▶ _SHORT TASK_:
Copy the listing below word for word, keeping every line.

[Collected data]
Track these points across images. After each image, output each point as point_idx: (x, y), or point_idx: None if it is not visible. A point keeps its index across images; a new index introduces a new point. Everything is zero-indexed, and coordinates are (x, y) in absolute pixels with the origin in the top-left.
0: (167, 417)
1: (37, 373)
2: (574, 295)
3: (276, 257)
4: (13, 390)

▶ _RESULT_:
Track these points across images. After each image, output each point as point_idx: (x, y), or point_idx: None if it is not visible. A point keeps its index across images; a new index introduces a new point. Everything is zero-indexed, and coordinates are (x, y) in absolute pixels with the origin in the top-left.
0: (167, 417)
1: (37, 373)
2: (574, 295)
3: (276, 257)
4: (13, 390)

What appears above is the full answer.